Your marketing tech stack allows you to grow
There are so many marketing and sales pipeline management options out there at all levels of budget, functionality and quality. The first piece of advice is to take your time choosing the right technology for your business.
When you want to grow your business, you need to set up your MarTech so that it allows you to grow. A crazy hodge-podge of mashed together apps, freebies and bodges won’t allow that growth – and it can also make for a lumpy user journey as you move people through the pipeline (rather than one that flows).
When it comes to choosing your marketing and sales tech stack, go back to your design. Start to look for the software that can best help you build and run the marketing and sales pipeline you have designed.

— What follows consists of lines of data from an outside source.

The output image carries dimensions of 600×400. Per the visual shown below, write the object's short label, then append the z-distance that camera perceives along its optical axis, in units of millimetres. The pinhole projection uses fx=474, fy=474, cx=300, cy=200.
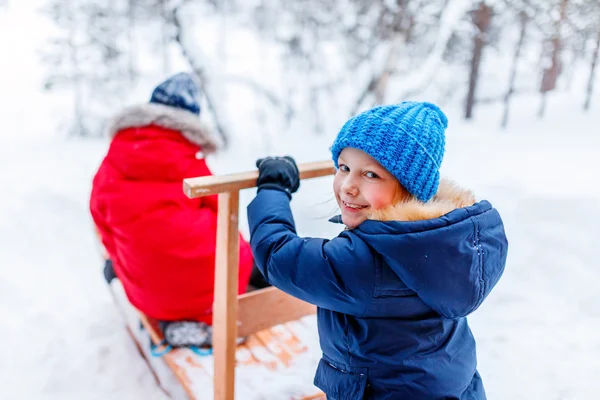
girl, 1274
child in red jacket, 2357
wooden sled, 1858
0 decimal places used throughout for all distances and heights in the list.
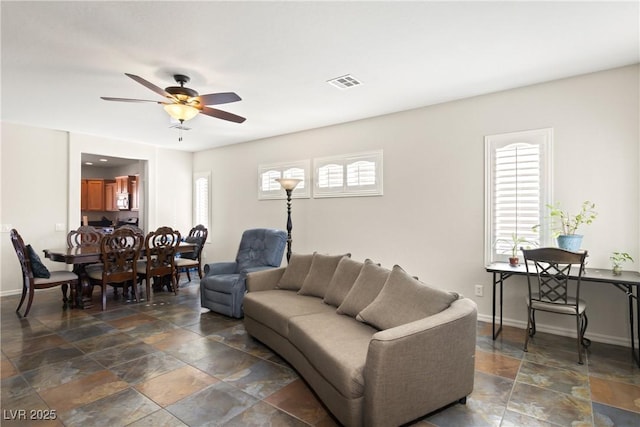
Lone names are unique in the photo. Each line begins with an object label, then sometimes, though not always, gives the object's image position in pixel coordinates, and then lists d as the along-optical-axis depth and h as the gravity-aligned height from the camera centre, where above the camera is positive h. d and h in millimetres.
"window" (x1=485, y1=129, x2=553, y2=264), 3656 +258
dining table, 4333 -690
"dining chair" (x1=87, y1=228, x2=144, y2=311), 4527 -732
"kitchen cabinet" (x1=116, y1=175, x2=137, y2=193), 8477 +654
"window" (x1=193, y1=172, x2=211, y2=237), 7531 +249
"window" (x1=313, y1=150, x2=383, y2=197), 4930 +548
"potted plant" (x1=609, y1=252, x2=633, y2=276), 3105 -456
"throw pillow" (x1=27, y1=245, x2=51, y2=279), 4168 -755
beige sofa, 1870 -900
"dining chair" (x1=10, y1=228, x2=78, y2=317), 4148 -869
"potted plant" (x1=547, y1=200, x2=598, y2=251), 3281 -99
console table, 2854 -598
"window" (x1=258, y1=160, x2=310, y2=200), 5828 +605
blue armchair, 4117 -813
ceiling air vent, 3590 +1425
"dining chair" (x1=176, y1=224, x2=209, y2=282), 5770 -892
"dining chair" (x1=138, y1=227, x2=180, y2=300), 5012 -788
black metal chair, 2918 -690
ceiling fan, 3135 +1063
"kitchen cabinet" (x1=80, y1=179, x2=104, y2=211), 9055 +356
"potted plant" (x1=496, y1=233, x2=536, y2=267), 3714 -360
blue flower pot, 3264 -293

Then, as you start assessing the different options, there are three key considerations:
- The quality of the experience
- How many resources (budget and time) does your business needs to invest now – and in the future
- That it can be built on as you scale and grow.

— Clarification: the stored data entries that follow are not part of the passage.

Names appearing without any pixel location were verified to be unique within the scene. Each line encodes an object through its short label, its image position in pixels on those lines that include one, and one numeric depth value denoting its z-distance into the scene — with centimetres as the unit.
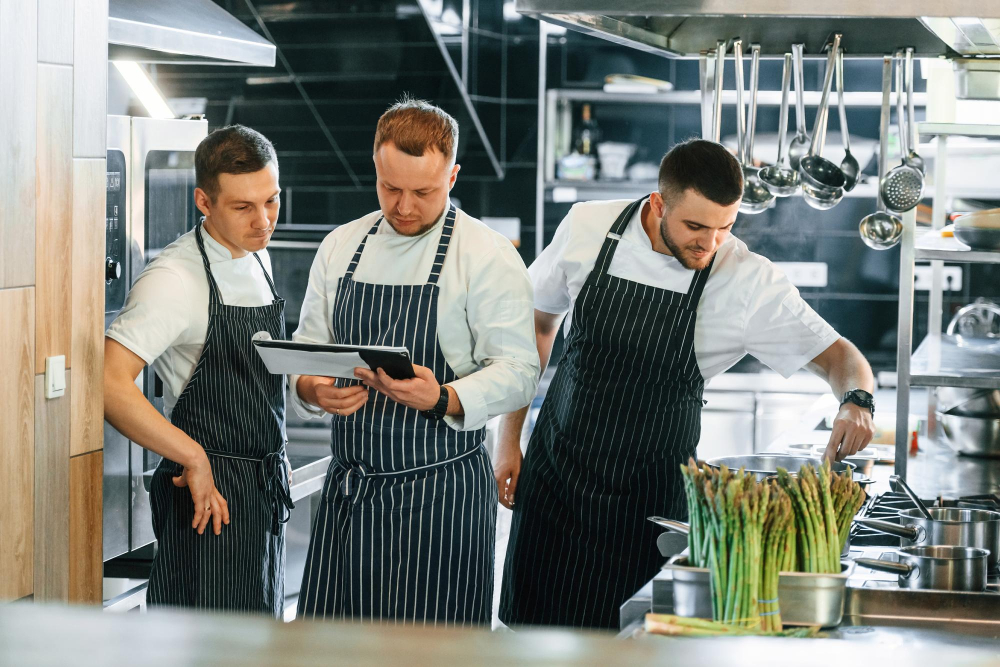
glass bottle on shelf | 693
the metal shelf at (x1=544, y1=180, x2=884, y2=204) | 679
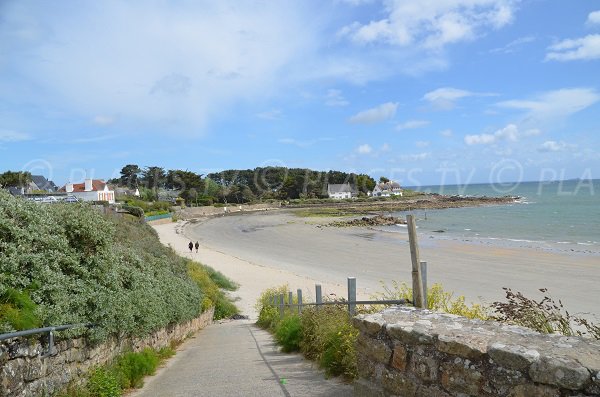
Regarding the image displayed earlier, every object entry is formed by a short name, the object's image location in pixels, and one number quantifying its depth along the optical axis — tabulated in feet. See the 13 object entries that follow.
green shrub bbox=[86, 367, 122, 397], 19.27
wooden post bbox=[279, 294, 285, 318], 43.96
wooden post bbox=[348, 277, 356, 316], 23.36
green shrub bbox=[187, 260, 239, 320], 58.20
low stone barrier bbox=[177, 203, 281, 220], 289.33
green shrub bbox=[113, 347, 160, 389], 22.49
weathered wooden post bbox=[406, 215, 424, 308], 19.02
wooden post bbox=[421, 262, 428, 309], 19.44
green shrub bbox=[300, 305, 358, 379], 19.94
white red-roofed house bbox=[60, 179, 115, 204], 235.81
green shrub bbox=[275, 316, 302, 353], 29.39
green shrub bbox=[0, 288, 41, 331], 15.47
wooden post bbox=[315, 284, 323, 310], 31.26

Let’s look at each in turn:
- The quality of the experience
This is split into two: what it feels like to set up and run your marketing and sales pipeline stages using the tech stack you’ve chosen and what it feels like to be going through it as a prospect and customer.
If you choose software that your marketing and sales experts dislike or which doesn’t allow them to do what they want to do, they will create workarounds. These workarounds will be known to them and them only – causing issues if they are on leave, off-sick or move jobs.

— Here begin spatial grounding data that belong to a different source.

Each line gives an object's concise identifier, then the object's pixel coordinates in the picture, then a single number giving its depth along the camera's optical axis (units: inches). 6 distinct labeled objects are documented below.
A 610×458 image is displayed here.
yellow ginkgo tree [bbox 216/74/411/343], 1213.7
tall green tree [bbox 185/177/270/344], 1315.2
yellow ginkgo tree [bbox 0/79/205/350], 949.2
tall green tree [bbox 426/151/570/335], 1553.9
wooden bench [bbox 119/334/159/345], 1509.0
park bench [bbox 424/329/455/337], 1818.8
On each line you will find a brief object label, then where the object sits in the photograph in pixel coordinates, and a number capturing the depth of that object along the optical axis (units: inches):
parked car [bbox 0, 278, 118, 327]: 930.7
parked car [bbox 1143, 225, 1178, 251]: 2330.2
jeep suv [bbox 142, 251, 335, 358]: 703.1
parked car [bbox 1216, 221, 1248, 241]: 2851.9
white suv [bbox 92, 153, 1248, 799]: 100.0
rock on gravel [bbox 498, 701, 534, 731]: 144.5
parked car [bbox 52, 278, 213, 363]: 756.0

If you choose a tech-stack that feels clunky and disjointed to your audience – your prospective and actual customers – then it can diminish your brand’s standing.
In short, your people need to feel comfortable and confident that it gives them what they need while your prospects and clients are getting a great experience too.
- How many resources (budget and time) does your business needs to invest now – and in the future
Using marketing and sales technology to build your pipeline structure comes at an investment cost – now and in the future.
When costing out which option to choose, it’s wise to make sure you are looking at it from all angles.
Key things we advise people to consider are:
- Do the costs of your chosen tech rise after an introductory period?
- If you are choosing to join up different pieces of tech compared to choosing one ‘expensive’ piece of software or App, what is the overall price of the ‘different pieces’? Is it more or less than buying the one ‘big’ system?
- How much will it cost to set up your marketing and sales tech?
- Who will set it up? What will it cost in terms of their time / wages / fees?
- Who will run it moving forwards? What will that cost in terms of time/wages/fees?
Sometimes, on balance, it can be better to go for what at first looks expensive. However, it can sometimes be better to choose a cheaper tech stack that you know team members can set up and run rather than have to pay for external support or training. You can make an informed decision.
There is no right or wrong approach – it is just considering it all and making the right choice for your company’s resources.
- That it can be built on as you scale and grow.
Make sure it is scalable. If you choose a marketing tech stack that can’t grow and flex as your company grows and flexes, then you will get frustrated.
Assess if it meets your anticipated needs today, next month, in the next six months, the next 12 months, and the next 24 months.
Making this assessment now will save you a lot of time and hassle in the future when you want to be focussing on growth – not on rebuilding the tech that runs your marketing and sales pipeline.
To finish…
As you build and design your marketing and sales pipeline, which is essentially the journey that your audience goes on to become loyal customers (and the infrastructure around it), take time to ensure you have addressed these three key components.
This way, you have in place a pipeline that is going to support your business as it grows and is ready to scale.